Запряжённые лошадьми трамваи-конки, известные в народе под названием «конхеллерки», пробирались по запруженным улицам с цоканьем и звоном колокольчиков, лошади и оглобли разделяли толпу, как лодка разделяет воду. Название произошло от владельцев трамвайной сети Кона и Хеллера, двух еврейских магнатов, которые находились на службе гестапо и тем самым обеспечили себе процветающую торговлю. Тарифы были довольно высокими, поэтому на этих трамваях ездили только богатые, приезжая в центр гетто только по делам. Выйдя на трамвайной остановке, они старались как можно быстрее пробраться по улицам до магазина или конторы, где у них была назначена встреча, и немедленно снова сесть в трамвай, чтобы поскорее покинуть этот ужасный квартал.
Но даже добраться от остановки до ближайшей лавки было нелегко. Десятки нищих выжидали этого краткого мига встречи с состоятельным гражданином и принимались донимать его – тянули за одежду, преграждали путь, умоляли, рыдали, кричали, угрожали. Однако было бы полным безумием ощутить сочувствие и подать нищему хоть что-нибудь – тогда крик превращался в вой. Этот сигнал созывал всё больше убогих фигур, стекавшихся со всех сторон, и добрый самаритянин обнаруживал, что он осаждён, взят в кольцо из оборванных привидений, брызжущих на него туберкулёзной слюной, детей с гноящимися язвами, которых выталкивали прямо перед ним, жестикулирующих обрубков рук, ослепших глаз, беззубых зловонных ртов – и всё это умоляло о милосердии прямо сейчас, в последний миг их жизни, словно лишь немедленная помощь могла отсрочить их конец.
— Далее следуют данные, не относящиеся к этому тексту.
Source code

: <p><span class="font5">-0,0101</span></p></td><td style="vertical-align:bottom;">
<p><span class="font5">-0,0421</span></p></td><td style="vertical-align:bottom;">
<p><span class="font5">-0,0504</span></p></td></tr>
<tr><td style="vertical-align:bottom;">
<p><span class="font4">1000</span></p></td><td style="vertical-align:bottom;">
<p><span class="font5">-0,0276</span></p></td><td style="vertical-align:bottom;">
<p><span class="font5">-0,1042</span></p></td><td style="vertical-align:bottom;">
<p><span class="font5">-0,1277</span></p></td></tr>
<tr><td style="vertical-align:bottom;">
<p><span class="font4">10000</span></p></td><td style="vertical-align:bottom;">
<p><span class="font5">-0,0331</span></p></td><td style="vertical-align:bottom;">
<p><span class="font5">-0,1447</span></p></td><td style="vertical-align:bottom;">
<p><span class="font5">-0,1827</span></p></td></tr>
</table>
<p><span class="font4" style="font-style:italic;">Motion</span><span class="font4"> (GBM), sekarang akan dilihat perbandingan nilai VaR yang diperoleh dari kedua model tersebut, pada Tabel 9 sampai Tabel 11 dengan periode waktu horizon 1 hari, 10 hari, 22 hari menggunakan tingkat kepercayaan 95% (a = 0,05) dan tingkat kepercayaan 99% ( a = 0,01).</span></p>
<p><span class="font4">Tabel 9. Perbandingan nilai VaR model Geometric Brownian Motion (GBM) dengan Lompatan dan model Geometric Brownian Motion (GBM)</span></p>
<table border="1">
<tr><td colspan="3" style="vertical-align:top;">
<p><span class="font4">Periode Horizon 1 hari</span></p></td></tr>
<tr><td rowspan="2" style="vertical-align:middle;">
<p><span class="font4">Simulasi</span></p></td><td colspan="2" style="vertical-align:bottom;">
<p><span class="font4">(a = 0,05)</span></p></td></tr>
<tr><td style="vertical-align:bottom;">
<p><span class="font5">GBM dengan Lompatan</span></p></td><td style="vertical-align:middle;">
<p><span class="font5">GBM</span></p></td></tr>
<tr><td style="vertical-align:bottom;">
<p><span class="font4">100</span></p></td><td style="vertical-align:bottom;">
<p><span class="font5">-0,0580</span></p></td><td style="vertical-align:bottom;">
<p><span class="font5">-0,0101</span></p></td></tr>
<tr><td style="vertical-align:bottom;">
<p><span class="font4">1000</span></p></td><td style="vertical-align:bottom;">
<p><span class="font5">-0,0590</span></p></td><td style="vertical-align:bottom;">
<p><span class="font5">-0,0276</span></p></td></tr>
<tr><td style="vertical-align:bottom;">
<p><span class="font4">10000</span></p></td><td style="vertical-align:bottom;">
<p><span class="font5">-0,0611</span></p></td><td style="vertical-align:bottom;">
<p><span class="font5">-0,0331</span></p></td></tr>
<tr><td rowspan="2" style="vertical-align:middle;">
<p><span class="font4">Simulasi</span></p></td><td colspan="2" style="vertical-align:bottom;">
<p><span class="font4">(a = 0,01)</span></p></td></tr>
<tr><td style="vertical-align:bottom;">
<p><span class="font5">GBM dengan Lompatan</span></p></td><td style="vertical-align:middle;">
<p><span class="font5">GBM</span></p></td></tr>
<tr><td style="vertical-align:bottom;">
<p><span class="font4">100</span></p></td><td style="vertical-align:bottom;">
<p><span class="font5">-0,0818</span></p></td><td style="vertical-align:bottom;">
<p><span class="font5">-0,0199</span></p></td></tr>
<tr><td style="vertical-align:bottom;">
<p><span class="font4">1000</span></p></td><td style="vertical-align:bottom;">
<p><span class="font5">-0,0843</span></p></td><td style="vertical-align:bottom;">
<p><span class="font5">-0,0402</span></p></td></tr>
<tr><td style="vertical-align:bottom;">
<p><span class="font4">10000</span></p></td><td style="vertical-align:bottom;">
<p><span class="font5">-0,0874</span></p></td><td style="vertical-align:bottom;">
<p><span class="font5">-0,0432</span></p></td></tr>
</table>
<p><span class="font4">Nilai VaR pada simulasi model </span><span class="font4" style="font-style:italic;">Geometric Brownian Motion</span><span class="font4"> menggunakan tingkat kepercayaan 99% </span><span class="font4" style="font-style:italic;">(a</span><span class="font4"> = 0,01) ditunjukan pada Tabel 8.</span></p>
Чтобы попасть в центр гетто, надо было пройти по Кармелицкой улице – единственной, которая вела туда. На этой улице было попросту невозможно не задевать других прохожих. Плотная человеческая масса не шла, а толкалась и пропихивалась вперёд, закручиваясь в водовороты перед прилавками и нишами подъездов. Повсюду разносился пронизывающий запах разложения от затхлого постельного белья, старого масла и гниющего на улицах мусора. При малейшей провокации толпу охватывала паника, люди метались с одной стороны улицы на другую, задыхаясь, давя друг друга, крича и изрыгая проклятия. Кармелицкая улица была особенно опасным местом: несколько раз в день по ней проезжали тюремные автомобили. Они везли заключённых, невидимых за серыми стальными бортами и маленькими непрозрачными окошками, из тюрьмы Павяк в здание гестапо на аллее Шуха, а на обратном пути привозили назад то, что от них оставалось после допроса: окровавленные ошмётки человека с переломанными костями и отбитыми почками, с вырванными ногтями. Сопровождение таких автомобилей никого к ним не подпускало, хотя сами они были защищены бронёй. Когда они поворачивали на Кармелицкую улицу, настолько людную, что при всём желании отойти в подъезды было невозможно, гестаповцы выскакивали и принимались избивать всех без разбора дубинками. Это было бы не слишком опасно, если бы речь шла про обычные резиновые дубинки, но те, которыми пользовались гестаповцы, были усажены гвоздями и бритвенными лезвиями.